## Records shown
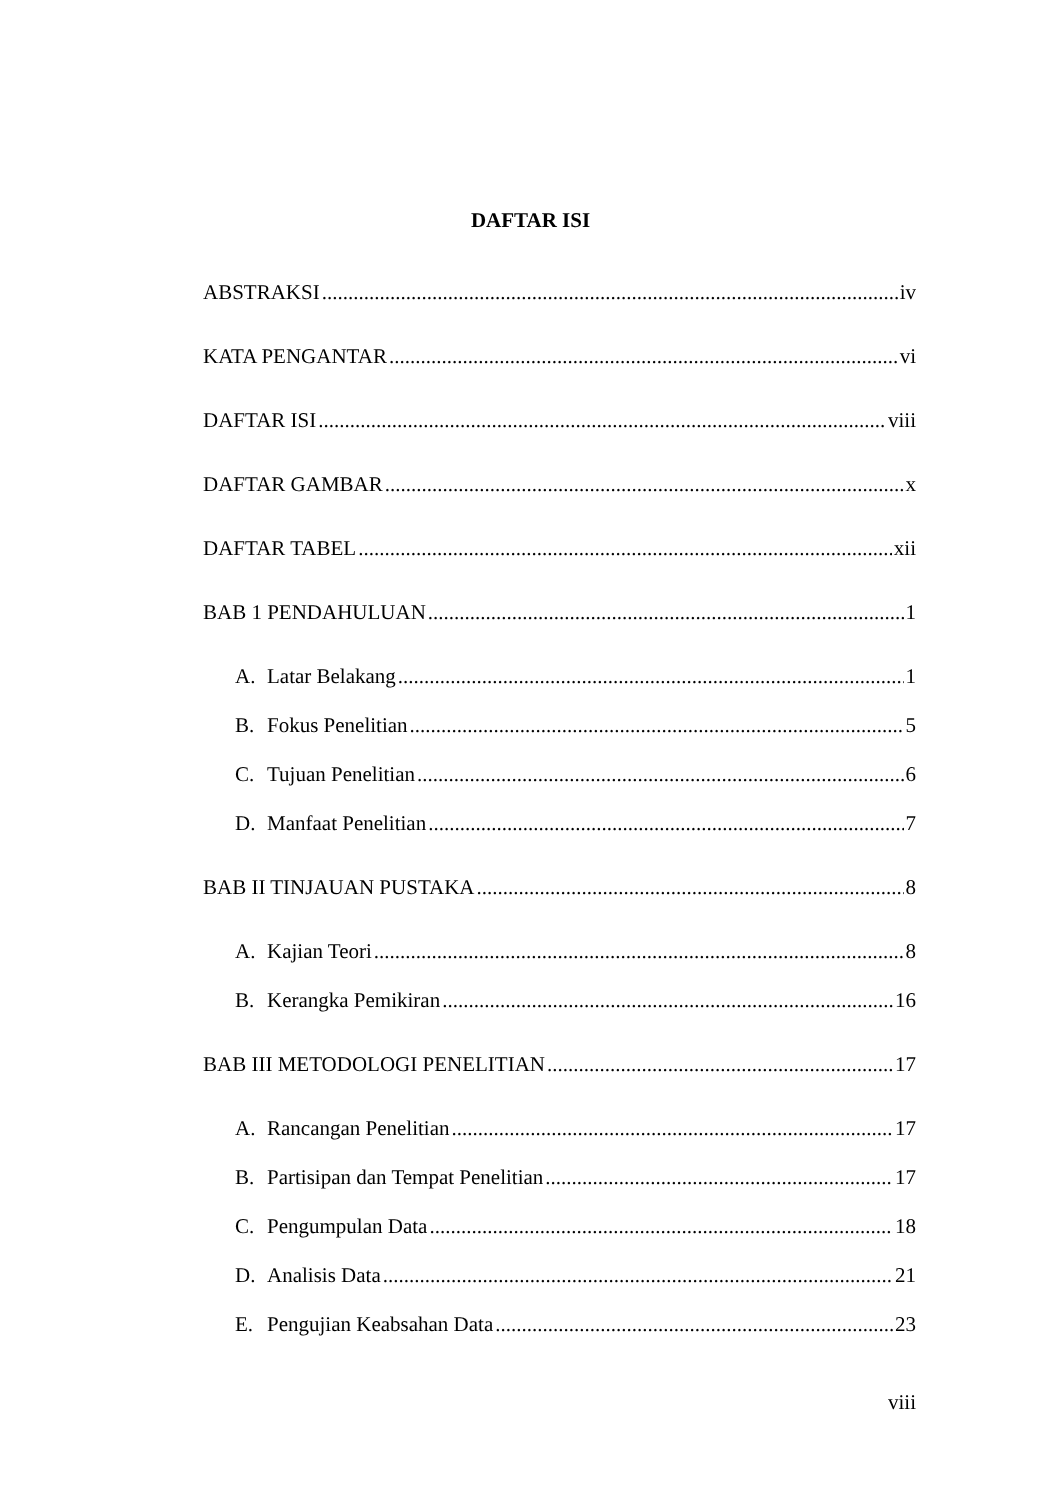DAFTAR ISI
ABSTRAKSI iv
KATA PENGANTAR vi
DAFTAR ISI viii
DAFTAR GAMBAR x
DAFTAR TABEL xii
BAB 1 PENDAHULUAN 1
A. Latar Belakang 1
B. Fokus Penelitian 5
C. Tujuan Penelitian 6
D. Manfaat Penelitian 7
BAB II TINJAUAN PUSTAKA 8
A. Kajian Teori 8
B. Kerangka Pemikiran 16
BAB III METODOLOGI PENELITIAN 17
A. Rancangan Penelitian 17
B. Partisipan dan Tempat Penelitian 17
C. Pengumpulan Data 18
D. Analisis Data 21
E. Pengujian Keabsahan Data 23
viii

## Work instruction
From the line that contains "KATA PENGANTAR vi" through the final line of the material, copy every line exactly, including both ends.

## Task answer
KATA PENGANTAR vi
DAFTAR ISI viii
DAFTAR GAMBAR x
DAFTAR TABEL xii
BAB 1 PENDAHULUAN 1
A. Latar Belakang 1
B. Fokus Penelitian 5
C. Tujuan Penelitian 6
D. Manfaat Penelitian 7
BAB II TINJAUAN PUSTAKA 8
A. Kajian Teori 8
B. Kerangka Pemikiran 16
BAB III METODOLOGI PENELITIAN 17
A. Rancangan Penelitian 17
B. Partisipan dan Tempat Penelitian 17
C. Pengumpulan Data 18
D. Analisis Data 21
E. Pengujian Keabsahan Data 23
viii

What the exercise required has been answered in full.